Why parkrun decided to remove event records
Parkrun said in a statement on its website: “As parkrun has grown over the years we have made many changes to our digital communication including things such as layout, design, imagery and the language we use – and will continue to do so as we evolve.
“We try hard to make sure the information we share is consistent with our values, and that, in all that we do, we continue to find ways to remove barriers to registration and participation.
“We know that our websites are an important source of information for all parkrunners, especially those who are new and yet to take part, and we therefore established a global working group to consider how we can present data in a way that is not offputting and doesn’t imply that parkrun is a race.

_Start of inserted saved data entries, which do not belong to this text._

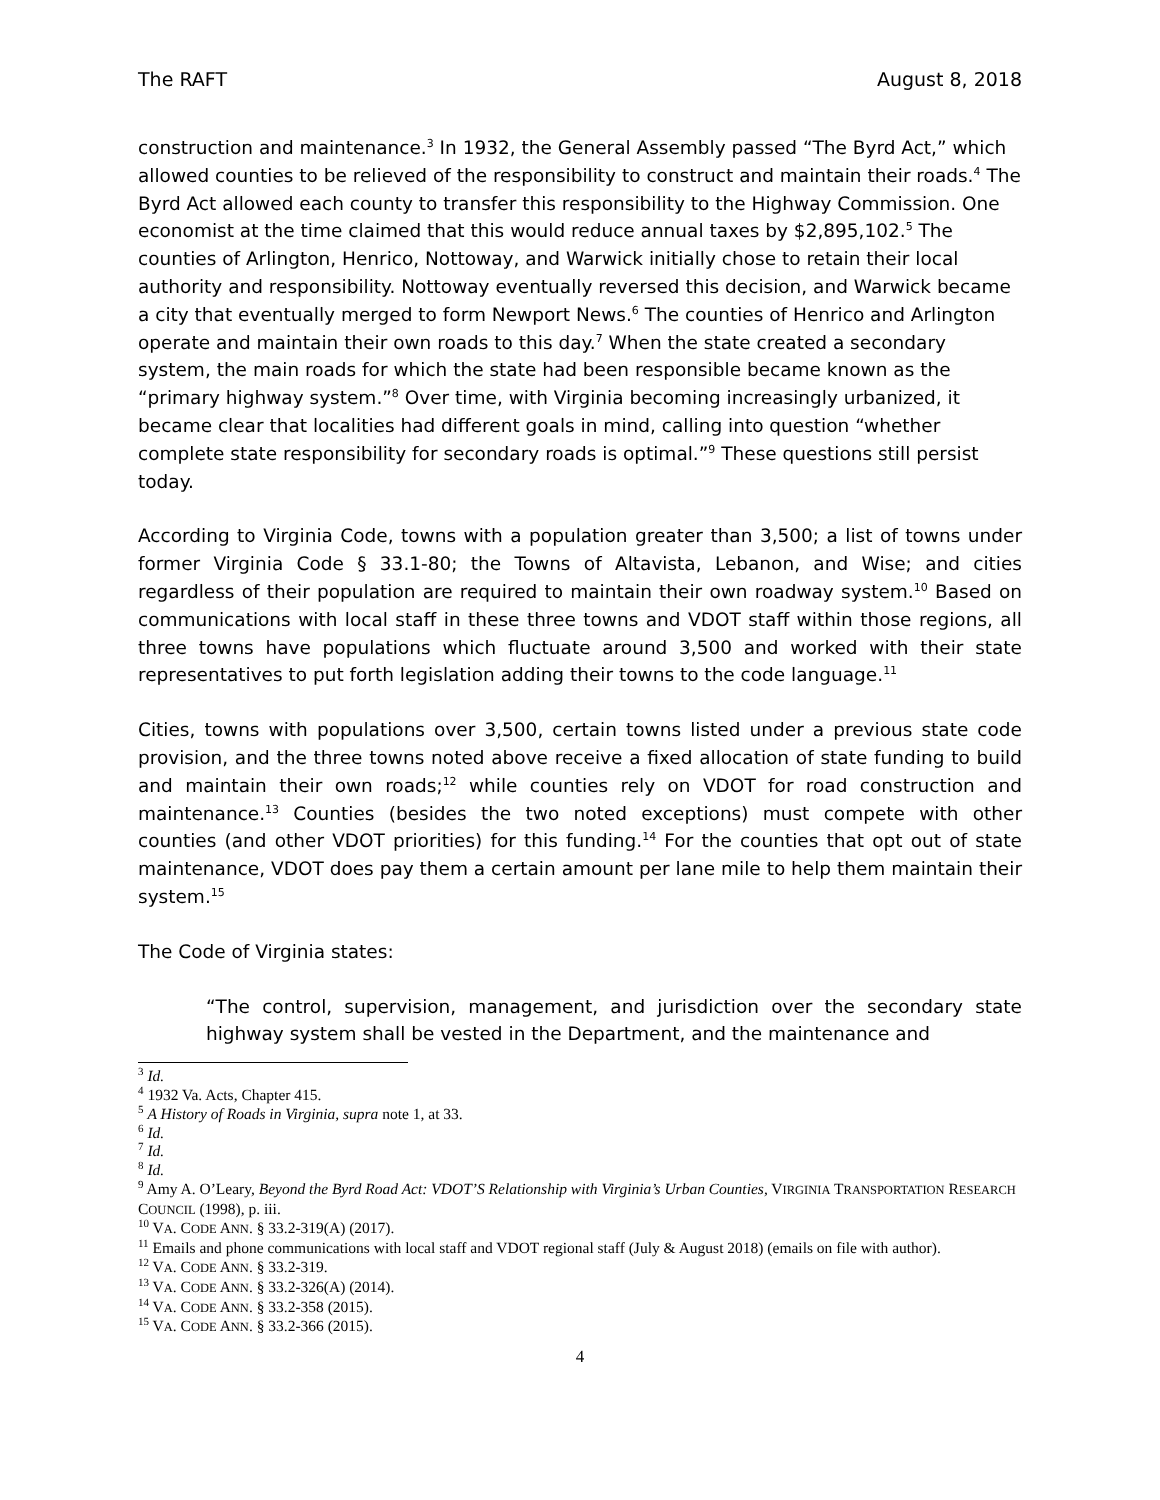The RAFT August 8, 2018
construction and maintenance.<sup>3</sup> In 1932, the General Assembly passed “The Byrd Act,” which allowed counties to be relieved of the responsibility to construct and maintain their roads.<sup>4</sup> The Byrd Act allowed each county to transfer this responsibility to the Highway Commission. One economist at the time claimed that this would reduce annual taxes by $2,895,102.<sup>5</sup> The counties of Arlington, Henrico, Nottoway, and Warwick initially chose to retain their local authority and responsibility. Nottoway eventually reversed this decision, and Warwick became a city that eventually merged to form Newport News.<sup>6</sup> The counties of Henrico and Arlington operate and maintain their own roads to this day.<sup>7</sup> When the state created a secondary system, the main roads for which the state had been responsible became known as the “primary highway system.”<sup>8</sup> Over time, with Virginia becoming increasingly urbanized, it became clear that localities had different goals in mind, calling into question “whether complete state responsibility for secondary roads is optimal.”<sup>9</sup> These questions still persist today.
According to Virginia Code, towns with a population greater than 3,500; a list of towns under former Virginia Code § 33.1-80; the Towns of Altavista, Lebanon, and Wise; and cities regardless of their population are required to maintain their own roadway system.<sup>10</sup> Based on communications with local staff in these three towns and VDOT staff within those regions, all three towns have populations which fluctuate around 3,500 and worked with their state representatives to put forth legislation adding their towns to the code language.<sup>11</sup>
Cities, towns with populations over 3,500, certain towns listed under a previous state code provision, and the three towns noted above receive a fixed allocation of state funding to build and maintain their own roads;<sup>12</sup> while counties rely on VDOT for road construction and maintenance.<sup>13</sup> Counties (besides the two noted exceptions) must compete with other counties (and other VDOT priorities) for this funding.<sup>14</sup> For the counties that opt out of state maintenance, VDOT does pay them a certain amount per lane mile to help them maintain their system.<sup>15</sup>
The Code of Virginia states:
“The control, supervision, management, and jurisdiction over the secondary state highway system shall be vested in the Department, and the maintenance and
<sup>3</sup> Id.
<sup>4</sup> 1932 Va. Acts, Chapter 415.
<sup>5</sup> A History of Roads in Virginia, supra note 1, at 33.
<sup>6</sup> Id.
<sup>7</sup> Id.
<sup>8</sup> Id.
<sup>9</sup> Amy A. O’Leary, Beyond the Byrd Road Act: VDOT’S Relationship with Virginia’s Urban Counties, VIRGINIA TRANSPORTATION RESEARCH COUNCIL (1998), p. iii.
<sup>10</sup> VA. CODE ANN. § 33.2-319(A) (2017).
<sup>11</sup> Emails and phone communications with local staff and VDOT regional staff (July & August 2018) (emails on file with author).
<sup>12</sup> VA. CODE ANN. § 33.2-319.
<sup>13</sup> VA. CODE ANN. § 33.2-326(A) (2014).
<sup>14</sup> VA. CODE ANN. § 33.2-358 (2015).
<sup>15</sup> VA. CODE ANN. § 33.2-366 (2015).
4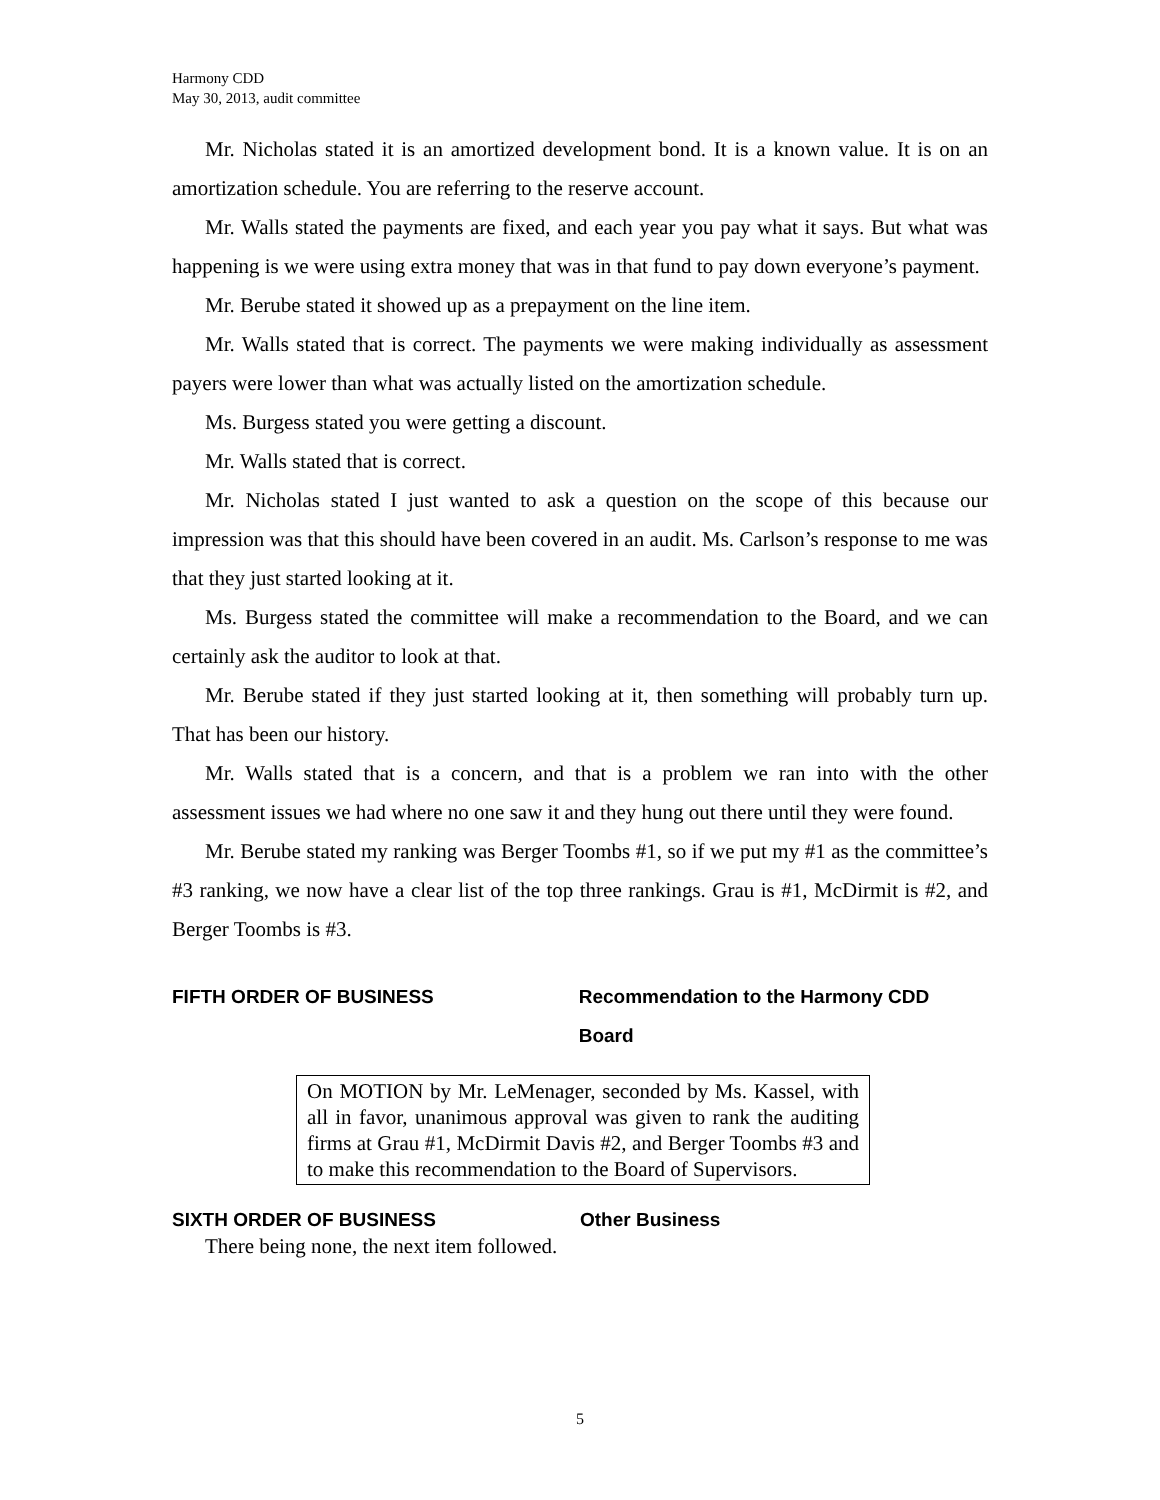Harmony CDD
May 30, 2013, audit committee
Mr. Nicholas stated it is an amortized development bond. It is a known value. It is on an amortization schedule. You are referring to the reserve account.
Mr. Walls stated the payments are fixed, and each year you pay what it says. But what was happening is we were using extra money that was in that fund to pay down everyone’s payment.
Mr. Berube stated it showed up as a prepayment on the line item.
Mr. Walls stated that is correct. The payments we were making individually as assessment payers were lower than what was actually listed on the amortization schedule.
Ms. Burgess stated you were getting a discount.
Mr. Walls stated that is correct.
Mr. Nicholas stated I just wanted to ask a question on the scope of this because our impression was that this should have been covered in an audit. Ms. Carlson’s response to me was that they just started looking at it.
Ms. Burgess stated the committee will make a recommendation to the Board, and we can certainly ask the auditor to look at that.
Mr. Berube stated if they just started looking at it, then something will probably turn up. That has been our history.
Mr. Walls stated that is a concern, and that is a problem we ran into with the other assessment issues we had where no one saw it and they hung out there until they were found.
Mr. Berube stated my ranking was Berger Toombs #1, so if we put my #1 as the committee’s #3 ranking, we now have a clear list of the top three rankings. Grau is #1, McDirmit is #2, and Berger Toombs is #3.
FIFTH ORDER OF BUSINESS Recommendation to the Harmony CDD Board
On MOTION by Mr. LeMenager, seconded by Ms. Kassel, with all in favor, unanimous approval was given to rank the auditing firms at Grau #1, McDirmit Davis #2, and Berger Toombs #3 and to make this recommendation to the Board of Supervisors.
SIXTH ORDER OF BUSINESS Other Business
There being none, the next item followed.
5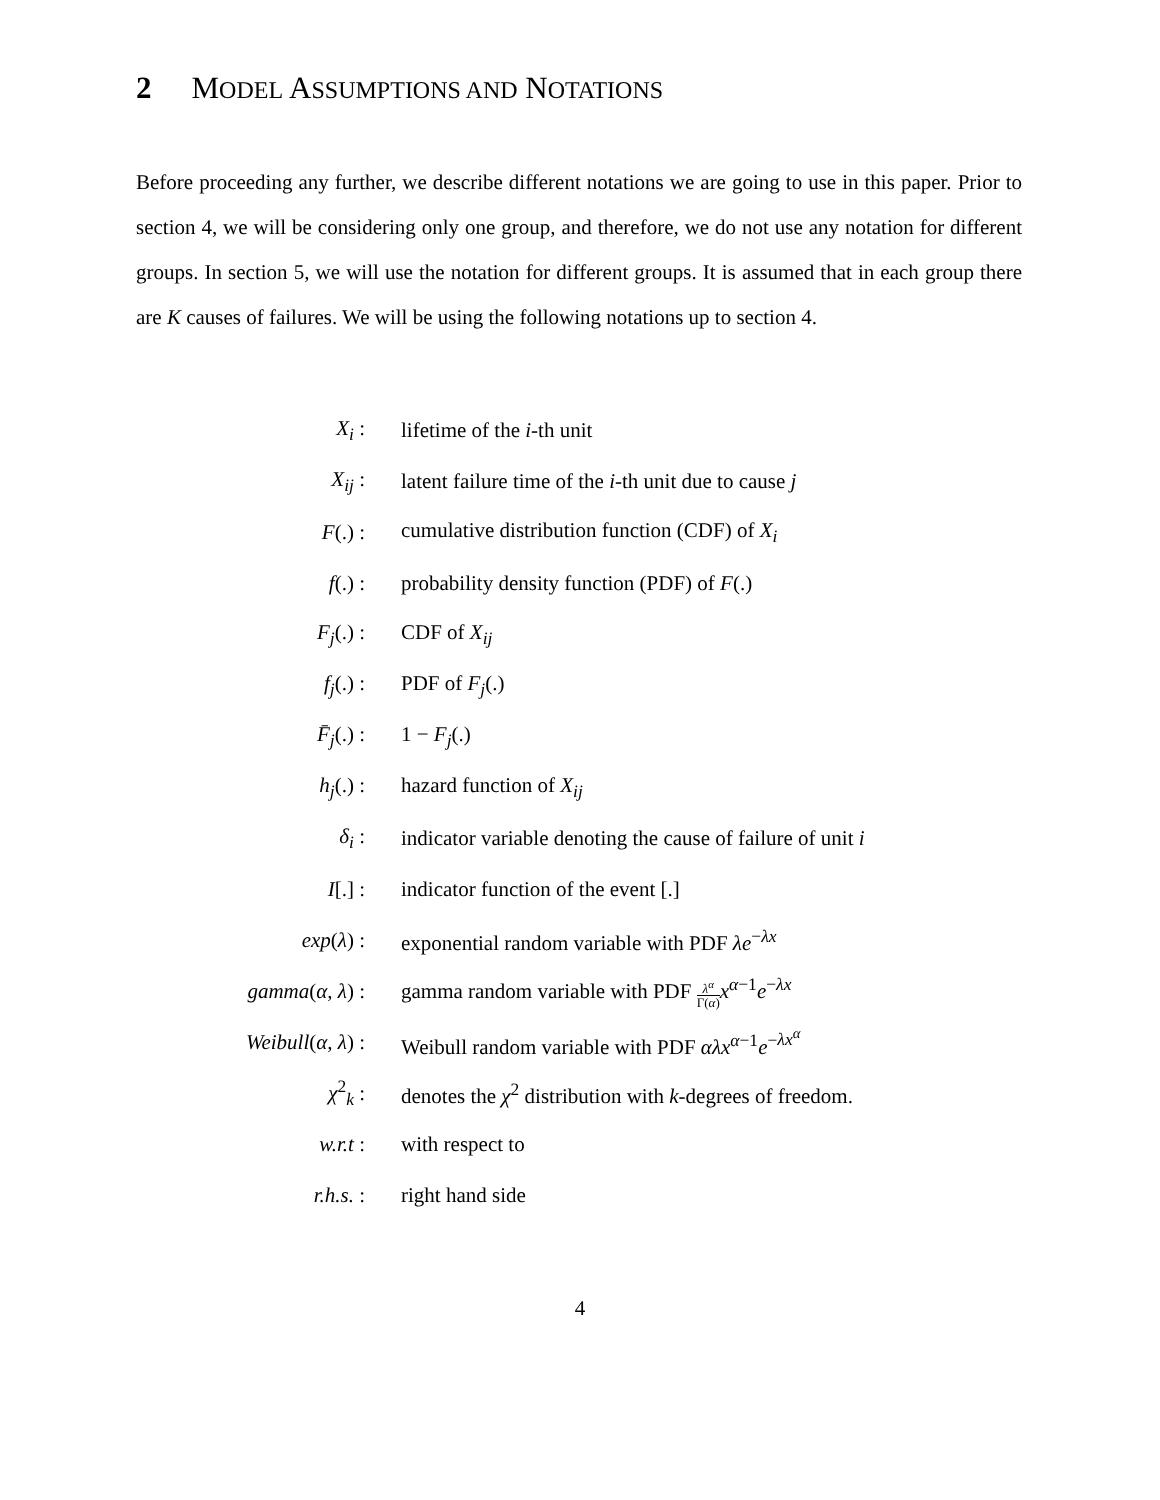2 MODEL ASSUMPTIONS AND NOTATIONS
Before proceeding any further, we describe different notations we are going to use in this paper. Prior to section 4, we will be considering only one group, and therefore, we do not use any notation for different groups. In section 5, we will use the notation for different groups. It is assumed that in each group there are K causes of failures. We will be using the following notations up to section 4.
| X<sub>i</sub> : | lifetime of the i -th unit |
| X<sub>ij</sub> : | latent failure time of the i -th unit due to cause j |
| F (.) : | cumulative distribution function (CDF) of X<sub>i</sub> |
| f (.) : | probability density function (PDF) of F (.) |
| F<sub>j</sub> (.) : | CDF of X<sub>ij</sub> |
| f<sub>j</sub> (.) : | PDF of F<sub>j</sub> (.) |
| F̄<sub>j</sub> (.) : | 1 − F<sub>j</sub> (.) |
| h<sub>j</sub> (.) : | hazard function of X<sub>ij</sub> |
| δ<sub>i</sub> : | indicator variable denoting the cause of failure of unit i |
| I [.] : | indicator function of the event [.] |
| exp ( λ ) : | exponential random variable with PDF λe<sup>−λx</sup> |
| gamma ( α , λ ) : | gamma random variable with PDF λ<sup>α</sup> Γ( α ) x<sup>α−1</sup> e<sup>−λx</sup> |
| Weibull ( α , λ ) : | Weibull random variable with PDF αλx<sup>α−1</sup> e<sup>−λx<sup>α</sup></sup> |
| χ<sup>2</sup><sub>k</sub> : | denotes the χ<sup>2</sup> distribution with k -degrees of freedom. |
| w.r.t : | with respect to |
| r.h.s. : | right hand side |
4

“This project group has spent many months now making detailed investigations and recommendations.
“What was clear is that there was a disconnect between the performance data displayed so prominently on the site, and our mission to create opportunities for as many people as possible to take part in parkrun events – especially those who are anxious about activities such as parkrun, but who potentially have an enormous amount to gain.”
Why join a local parkrun event?
The parkrun concept is simple: meet at one of 2,000 parkrun events in 22 countries across 6 continents, at 9am on Saturday, and walk, jog or run your way to 5km with like-minded souls.
As a running charity, parkrun relies on volunteers and donations. A weekly show of enormous public altruism the UK over, everyone is welcome and clapped their way round. All ages. All abilities.
For me, it’s the best way to start the weekend and doubles-up as a unique opportunity to soak up some of the most picturesque spots in the UK.
UK parkruns are on every conceivable terrain and backdrop – racecourses, historical sites, nature reserves, woodlands, parks… even beaches!
My search for the most beautiful parkrun ended the day I did the Fountains Abbey parkrun in North Yorkshire. Although the Christmas Day parkrun experience takes some beating too.
What do you think?
Will parkrun’s move encourage new runners?